◆ Work instructions
Starting at the line with "min, avg, max" and stopping after the line with "Which has a", rewrite those records with "higher" switched to "larger" and everything else unchanged. Leave the pictures out of your answer.

----- Exercise inputs

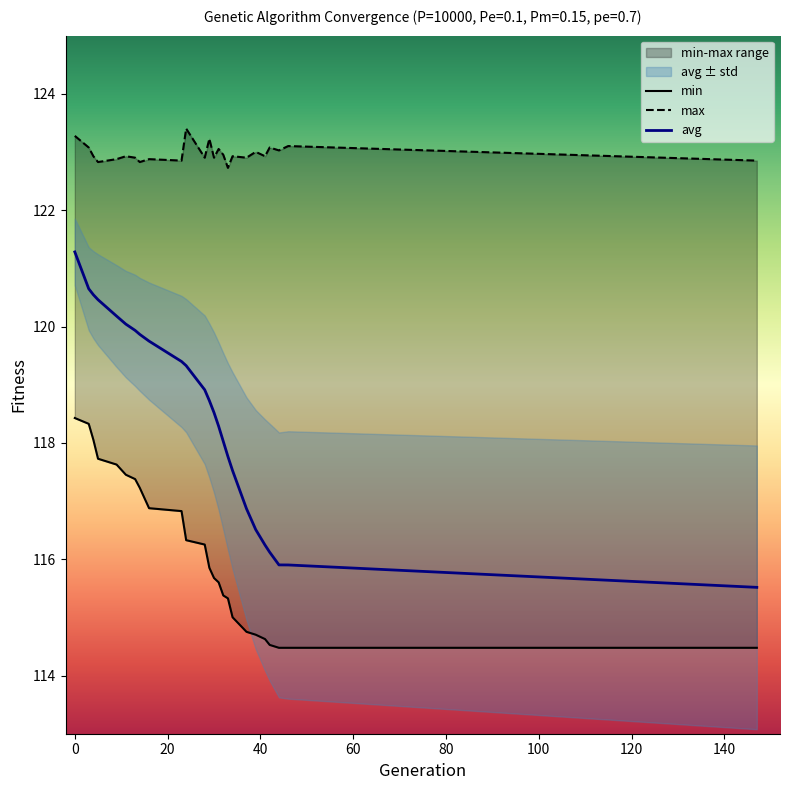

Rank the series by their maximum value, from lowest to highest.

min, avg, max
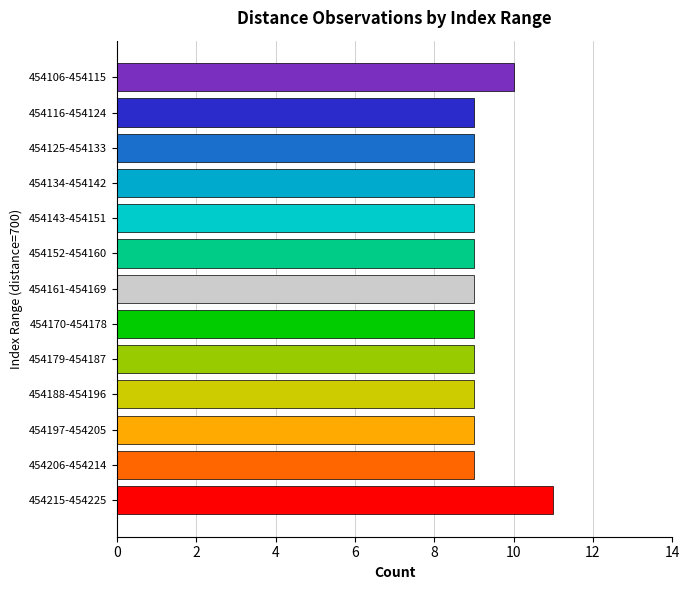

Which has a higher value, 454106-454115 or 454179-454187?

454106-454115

----------
----- Exercise inputs

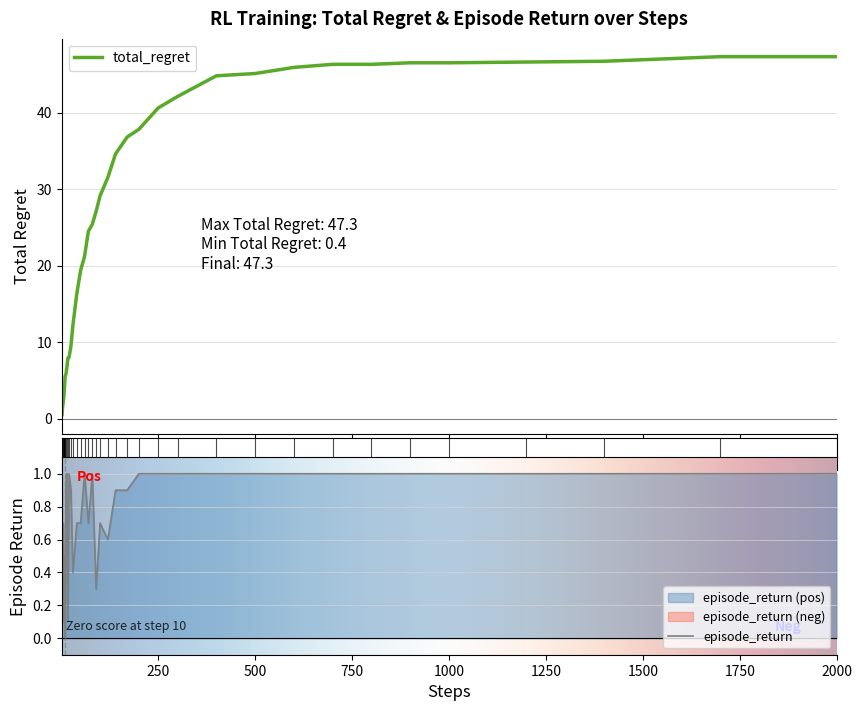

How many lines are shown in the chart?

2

----------

◆ Exercise output
min, avg, max

Which has a larger value, 454106-454115 or 454179-454187?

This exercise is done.